Joshua le lanciò uno sguardo impertinente. «Ma lei si chiama Hilary o Pollyanna?»

«E lei Joshua o Cassandra?»

«La profezia di morte e distruzione di Cassandra era esatta,» replicò Joshua, «ma con il passare del tempo nessuno le credette più.»

«Se nessuno le crede,» commentò Hilary, «a che cosa serve avere ragione?»

«Oh, non cerco più di convincere gli altri che l’unico nostro nemico è il governo e che il Grande Fratello ci fregherà tutti. Sono convinto di molte verità che però sembrano essere ovvie solo per me. Al mondo ci sono troppi stupidi che non capiranno mai niente. Ma sapere di avere ragione e vederlo confermato sui giornali mi dà una grande soddisfazione. Io so. E questo mi basta.»

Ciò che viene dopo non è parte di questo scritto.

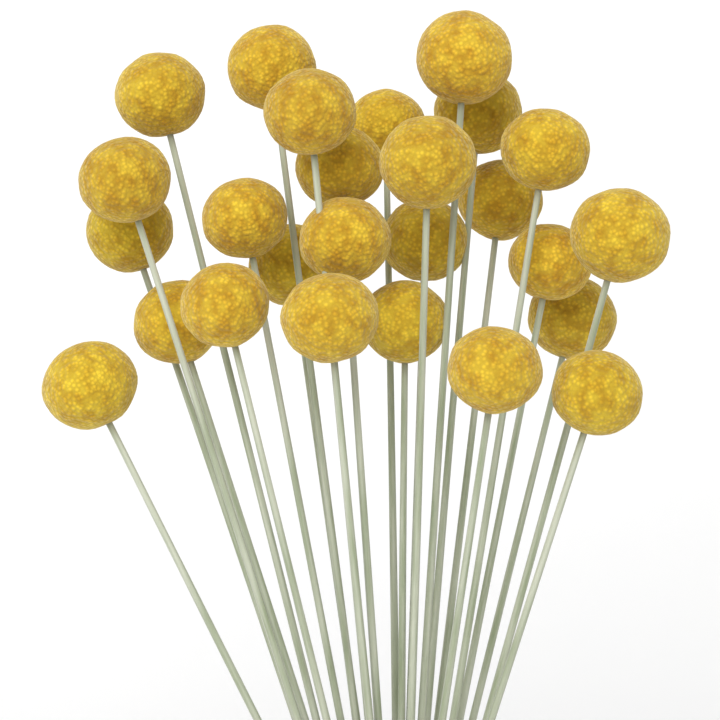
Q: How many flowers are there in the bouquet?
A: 26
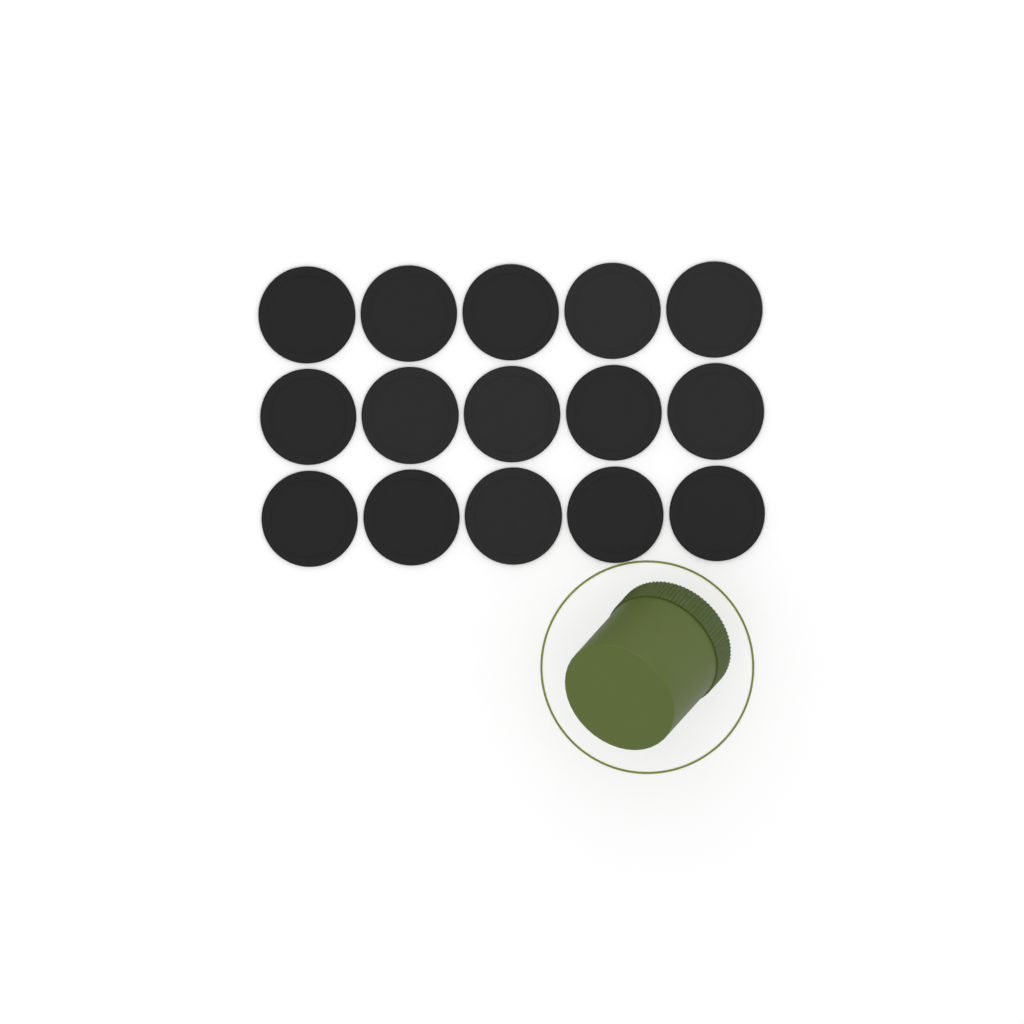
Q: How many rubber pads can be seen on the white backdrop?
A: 15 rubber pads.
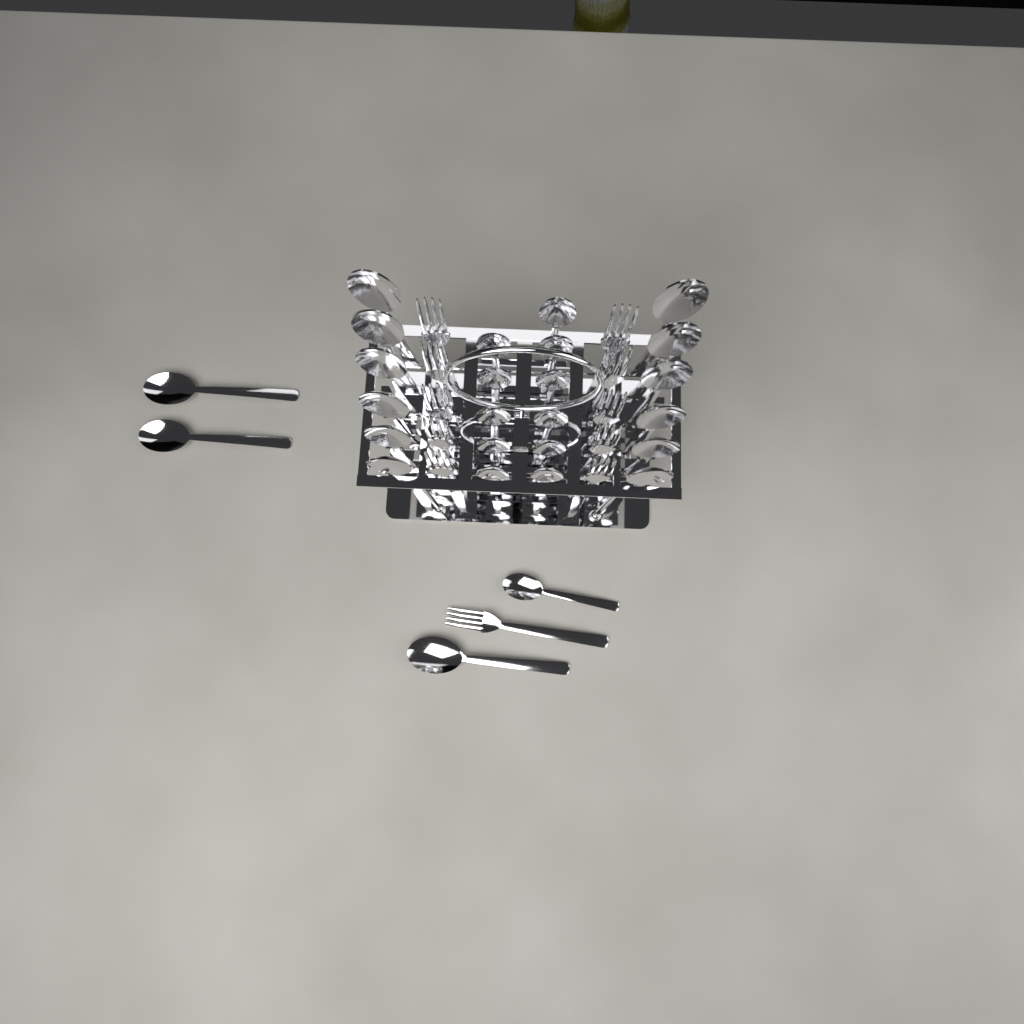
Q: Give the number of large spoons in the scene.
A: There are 15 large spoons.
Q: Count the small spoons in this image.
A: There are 12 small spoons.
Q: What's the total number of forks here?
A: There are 11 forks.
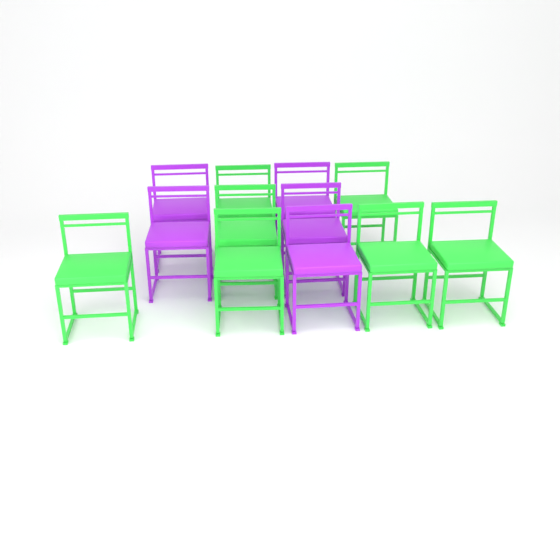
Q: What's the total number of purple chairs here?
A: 5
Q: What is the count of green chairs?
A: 7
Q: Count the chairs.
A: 12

«Ah,» esclamò Hilary, «in altre parole, a lei non importa se il mondo va a rotoli perché così può provare l’egoistico piacere di affermare: ‘Ve l’avevo detto.’»

«Oh,» bofonchiò Joshua.

Tony scoppiò a ridere. «Attento, Joshua. Non dimentichi che Hilary si guadagna da vivere utilizzando sapientemente le parole.»

Per tre quarti d’ora chiacchierarono del più e del meno, poi, nonostante la promessa, ricominciarono a parlare di Bruno Frye, prima ancora di finire il vino e senza nemmeno arrivare al caffè e al brandy.

A un certo punto Hilary domandò: «Che cosa può avergli fatto Katherine, perché lui la tema e la odi così profondamente?»

«E esattamente quello che ho chiesto a Latham Hawthorne,» rispose Joshua.

«E lui che cos’ha detto?»

«Non ne ha idea,» spiegò Joshua. «Non riesco ancora a credere che potesse esistere un odio tanto viscerale fra di loro e che non me ne sia mai accorto in tutti questi anni. Katherine sembrava stravedere per lui. E Bruno sembrava adorarla. Naturalmente, in città erano tutti convinti che lei fosse una santa per averlo preso in casa, ma adesso comincio a pensare che non fosse poi tanto angelica.»

«Aspetti un attimo,» lo interruppe Tony. «L’ha preso in casa? Che cosa significa?»

«Esattamente quello che ho detto. Avrebbe potuto lasciare il bambino in un orfanotrofio, ma non l’ha fatto. Gli ha offerto il suo cuore e la sua casa.»